Bolt is a light-weight library for deep learning. Bolt, as a universal deployment tool for all kinds of neural networks, aims to automate the deployment pipeline and achieve extreme acceleration. Bolt has been widely deployed and used in many departments of HUAWEI company, such as 2012 Laboratory, CBG and HUAWEI Product Lines. If you have questions or suggestions, you can submit issue. QQ群: 833345709

Why Bolt is what you need?


  • High Performance: 15%+ faster than existing open source acceleration libraries.
  • Rich Model Conversion: support Caffe, ONNX, TFLite, Tensorflow.
  • Various Inference Precision: support FP32, FP16, INT8, 1-BIT.
  • Multiple platforms: ARM CPU(v7, v8, v8.2+, v9), X86 CPU(AVX2, AVX512), GPU(Mali, Qualcomm, Intel, AMD)
  • Bolt is the first to support NLP and also supports common CV applications.
  • Minimize ROM/RAM
  • Rich Graph Optimization
  • Efficient Thread Affinity Setting
  • Auto Algorithm Tuning
  • Time-Series Data Acceleration

See more excellent features and details here

Building Status


There are some common used platform for inference.
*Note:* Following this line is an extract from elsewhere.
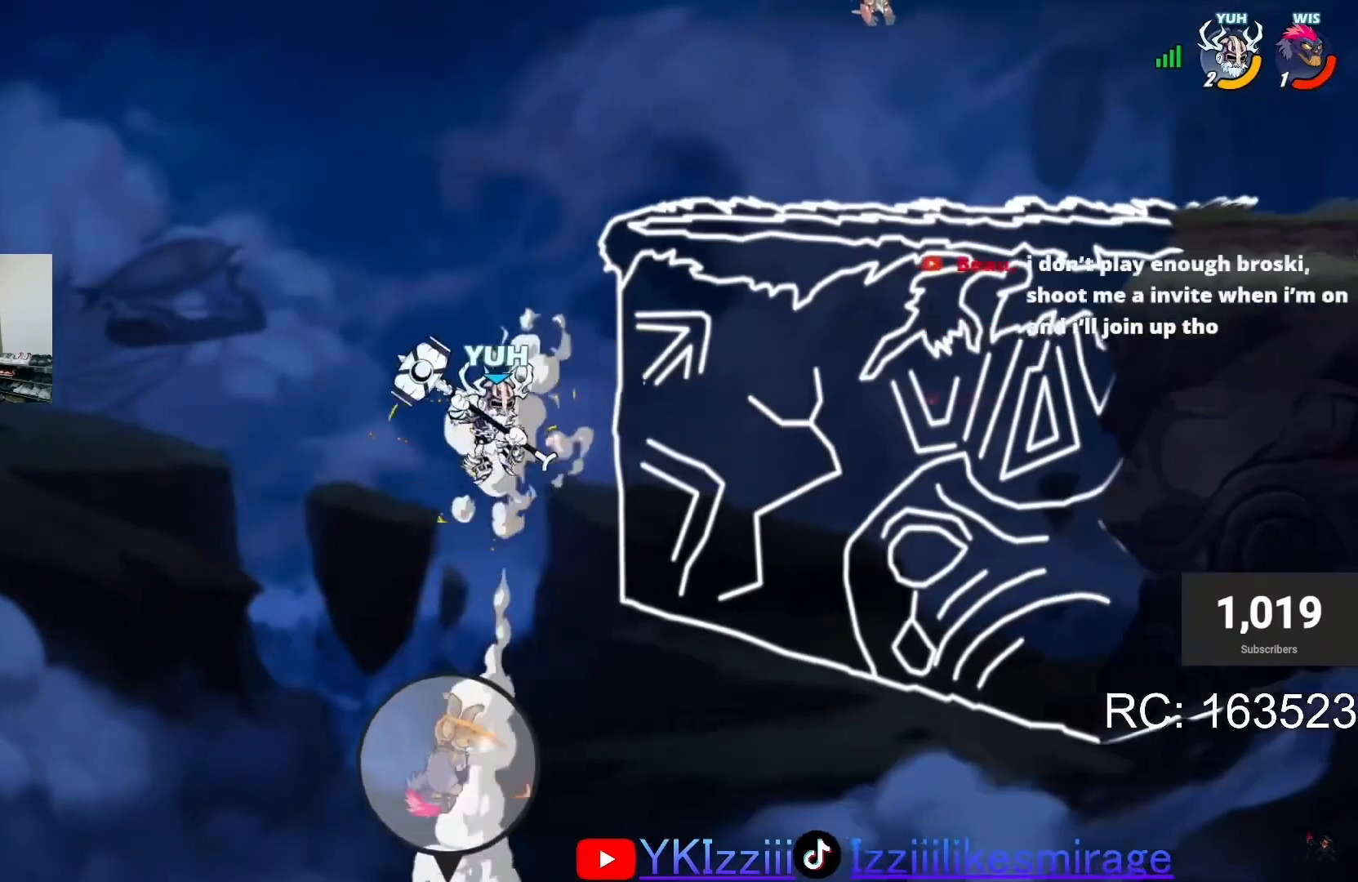
Gameplay with a controller (PlayStation layout); each line is a JSON object with the inputs held at the frame after it. "events" lists button and stick changes between this image and that frame as [ms after this image, input, new state], when the widget could be followed in between. Not read: right_stick.
{"buttons": [], "left_stick": "center", "events": [[66, "L1", "down"], [166, "L1", "up"]]}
More targets can be seen from scripts/target.sh. Please make a suitable choice depending on your environment. If you want to build on-device training module, you can add --train option. If you want to use multi-threads parallel, you can add --openmp option. If you want to build for cortex-M or cortex-A7 with restricted ROM/RAM(Sensor, MCU), you can see docs/LITE.md.

Bolt defaultly link static library, This may cause some problem on some platforms. You can use --shared option to link shared library.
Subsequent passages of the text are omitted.